As this is not written for mercenary purposes or financial reward, I think you will perhaps indulge me in whatever may seem peculiar. I shall, like Othello, “Nothing extenuate nor aught set down in malice, but a round unvarnished tale deliver.”
The first object that moves me to write this is for the glory of God, the giver of all good. The second, to benefit the people of the United States of America and Great Britain, in both of which countries I have been received from shore to shore with the greatest kindness, and Jumbo with the most unbounded enthusiasm. It is to me a joy and satisfaction also to give out the knowledge I possess, and display before the world God’s great goodness, love, and affection manifested in not only the human family, but in everything, and to prove that the Giver and Provider from whom only all good comes, notes all things. And because, as was said by a worthy divine in an Episcopal church last Sunday night, “Whatever makes known and discloses a knowledge of God to the extent of becoming an instrument of good and benefit to any of God’s creatures, displays God in his own person for the benefit of the world, thereby being a power and antidote to all disease and evil, both to the human-family and the brute creation.”
When I first saw Jumbo I met him on the coast of France. He was about being brought from that country to England for medical care—to your humble servant, the animals’ physician. A more deplorable, diseased, and rotten creature never walked God’s earth, to my knowledge. Jumbo had been presented to France, together with another baby elephant, when they were quite infants.
When he was given in my charge, outside of Paris, his condition was simply filthy. He had been in the care of Frenchmen for several years, and they either did not know how to treat the race of elephants, or culpably neglected his raising. I don’t know which, but when I met him in France I thought I never saw a creature so woe-begone. The poor thing was full of disease, which had worked its way through the animal’s hide, and had almost eaten out its eyes. The hoofs of the feet and the tail were literally rotten, and the whole hide was so covered with sores, that the only thing I can compare it to was the condition of the man of leprosy spoken of in the good old “Guide-book,” or of Job’s state, when he had to scrape himself with a potsherd. However, I received Jumbo as I have received many other of God’s creatures that other people have given up for “a bad job.” I received him kindly, took him tenderly over the Channel, and lodged him in a comfortable, clean bed in my stable. I undertook to be his doctor, his nurse, and general servant. I watched and nursed him night and day with all the care and affection of a mother (if it were possible for a man to do such a thing), until by physicking from the inward centre of his frame I cleared out all diseased matter from his lungs, liver, and heart. I then, by means of lotions of oil, etc., took all the scabs from the roots of his almost blinded eyes. I removed his leprous coat as cleanly as a man takes off an overcoat; and his skin was as fine as that of a horse just from the clipper’s, after the hair had been cut off. I was rewarded by having a clean-shaven looking creature in a perfectly sound state of mind and body; and he required no blanket nor overcoat, although he was far, far from home, in a much more northerly climate than his native element in “Afric’s Sunny Sands.” Taking climate and covering into account, it was like transferring a man from the western shores of the Atlantic to “Greenland’s Icy Mountains.”
CHAPTER II.
JUMBO’S COMPANION ELEPHANT ALICE, AT THE ZOÖLOGICAL GARDENS, LONDON.
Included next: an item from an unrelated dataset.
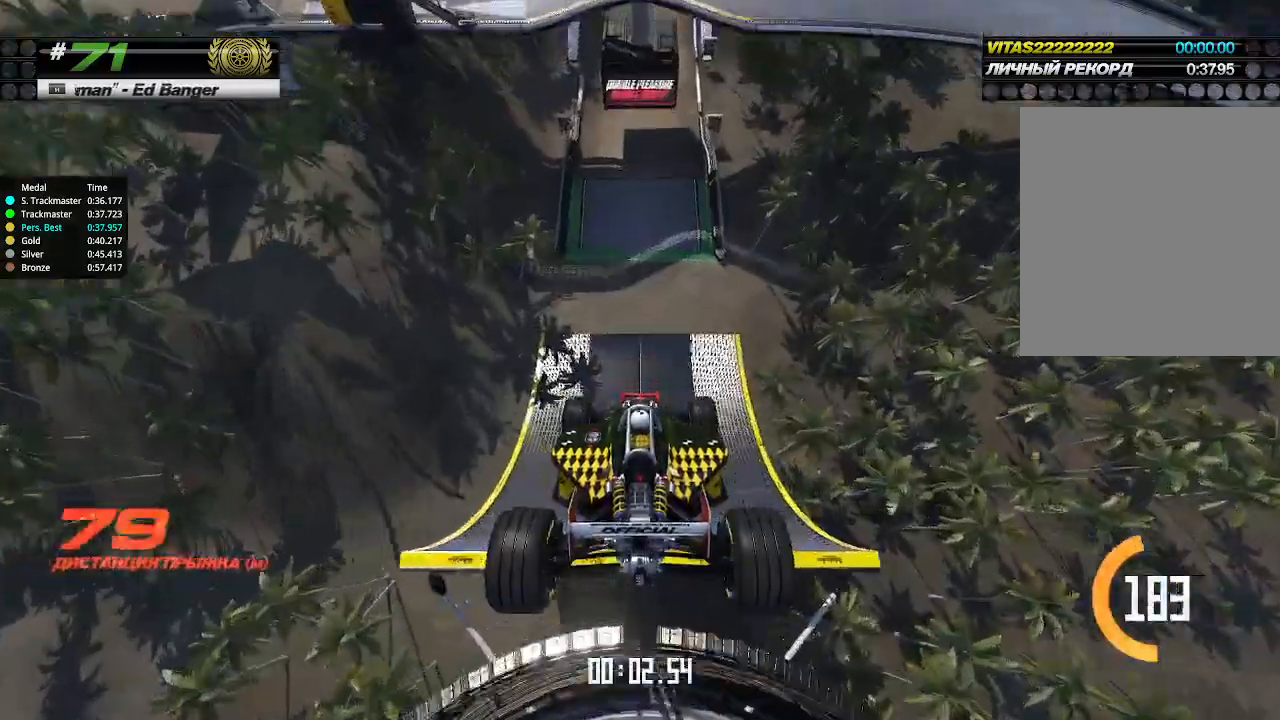
{"keys": ["up"], "events": []}
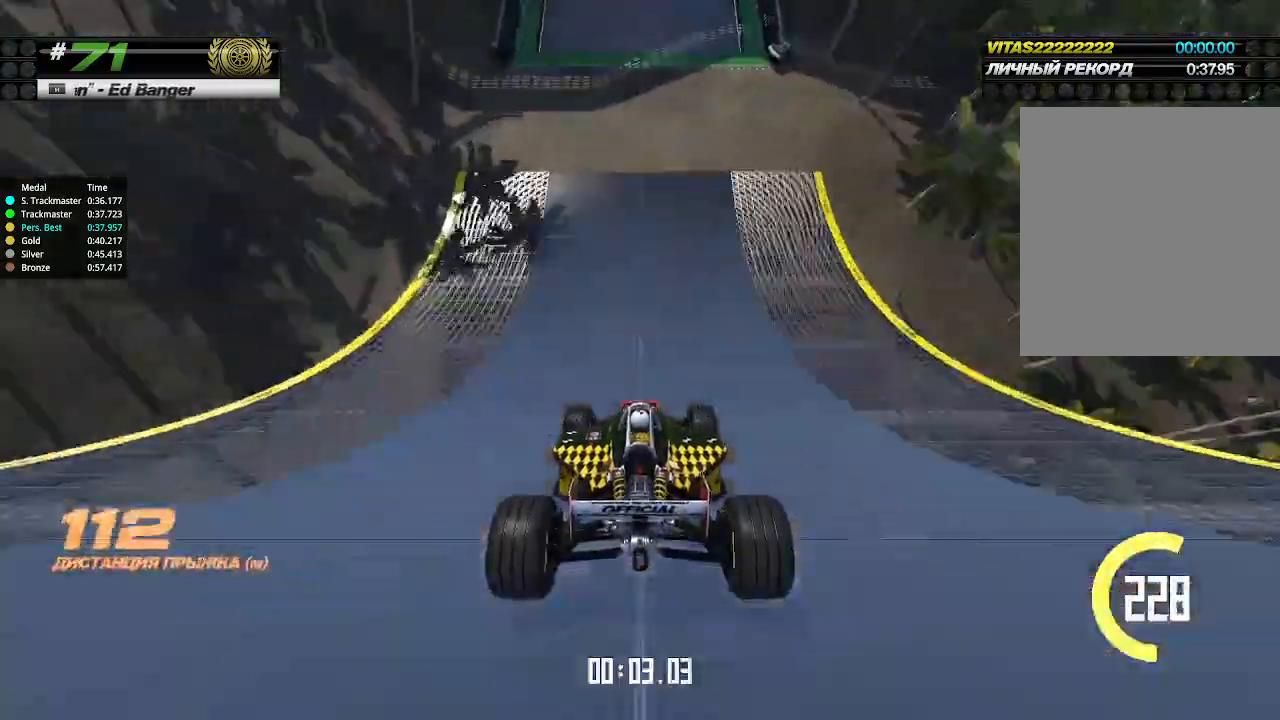
{"keys": ["up"], "events": []}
Her name is Alice. She is a native of the west coast of Africa, and was born in the year of our Lord one thousand eight hundred and sixty-four, the same year that Jumbo—nearly four years old—was brought to me.
She was born in the midst of a tribe of wild elephants that roamed about and sported in the freedom of their native element in the region spoken of above.
When Jumbo had grown into a good-sized Elephant Boy, I suggested that we ought to get him a sweetheart, so that, although he was a prisoner, chained and manacled in the Zoölogical Gardens, London, he would have a companion through life of his own race. So, having Jumbo entirely under my own care and management, I persuaded our Garden Directors to send to Africa for a female baby elephant. I must say the Directors were very good to me, at that time. They saw that I had got a fine specimen of the elephant tribe in my Jumbo, and that he was going to beat the world as a curiosity and wonder—which the sequel has proved.